Cela devait être possible. Liette, comme les très jeunes de la famille, ne connaissait pas ce grand cousin, et sans sa curiosité enfantine, elle eût pu ignorer longtemps encore l’existence de Philippe Minhet, si tendrement chéri de sa pauvre mère.

Un joli portrait d’enfant dans un cadre doré, accroché au-dessus de celui de l’oncle Minhet, attira un certain jour les regards de Liette..

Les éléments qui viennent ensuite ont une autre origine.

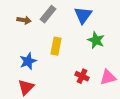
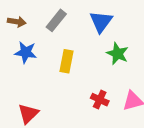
brown arrow: (24, 20) -> (17, 22), moved
blue star: (28, 61) -> (26, 52), moved, turned 30

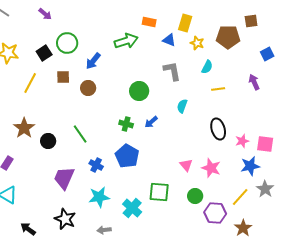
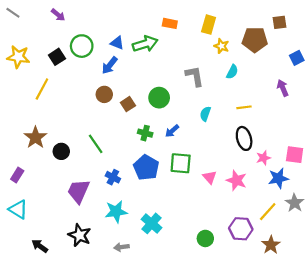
blue triangle: (169, 40) -> (117, 43), moved
brown square: (63, 77) -> (128, 104), moved, turned -32
yellow line: (218, 89) -> (244, 107), moved
pink star: (242, 141) -> (263, 158), moved
green square: (159, 192) -> (181, 163), moved
green circle: (195, 196) -> (205, 238), moved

« Quel est ce petit garçon ? demanda-t-elle.

— C’est mon fils, lui répondit sa tante.

— Si tu as un enfant, pourquoi ne vient-il pas te voir ?

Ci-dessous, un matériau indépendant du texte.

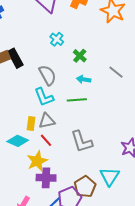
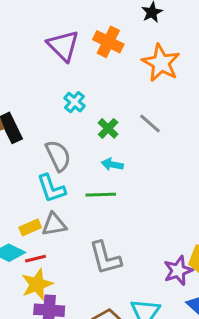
gray line: (116, 72) -> (150, 123), moved
yellow rectangle: (31, 124) -> (30, 227), turned 56
red line: (46, 140) -> (35, 259), moved, turned -64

— Parce qu’il travaille à Paris, et que Paris est bien loin des Gerbies.

— Oui, si l’on fait la route à pied, dit l’enfant, mais il peut prendre la diligence.

— Assurément on peut la prendre ; seulement ce voyage coûte beaucoup d’argent, et mon fils n’en gagne pas assez.

— Que fait-il donc ton fils, tante Minette ?

— Réveur du plus noble rêve, répondit tante Minette tristement, il écrit.

— Il écrit des livres ?

— Oui, et aussi dans des journaux.

— Ce doit être agréable ce métier-là, et pas aussi fatigant que de bêcher les pommes de terre, ajouta Liette, qui regardait par la fenêtre le domestique Sylvain, occupé précisément à cette besogne.

— C’est ce qui te trompe ; répliqua Mme Minhet. Quand on bêche les pommes de terre, on ne fait travailler que ses mains, tandis que lorsqu’on écrit, on fait travailler ses mains et son cerveau, car il faut penser aux choses que l’on met sur le papier ; cela fait donc deux ouvrages.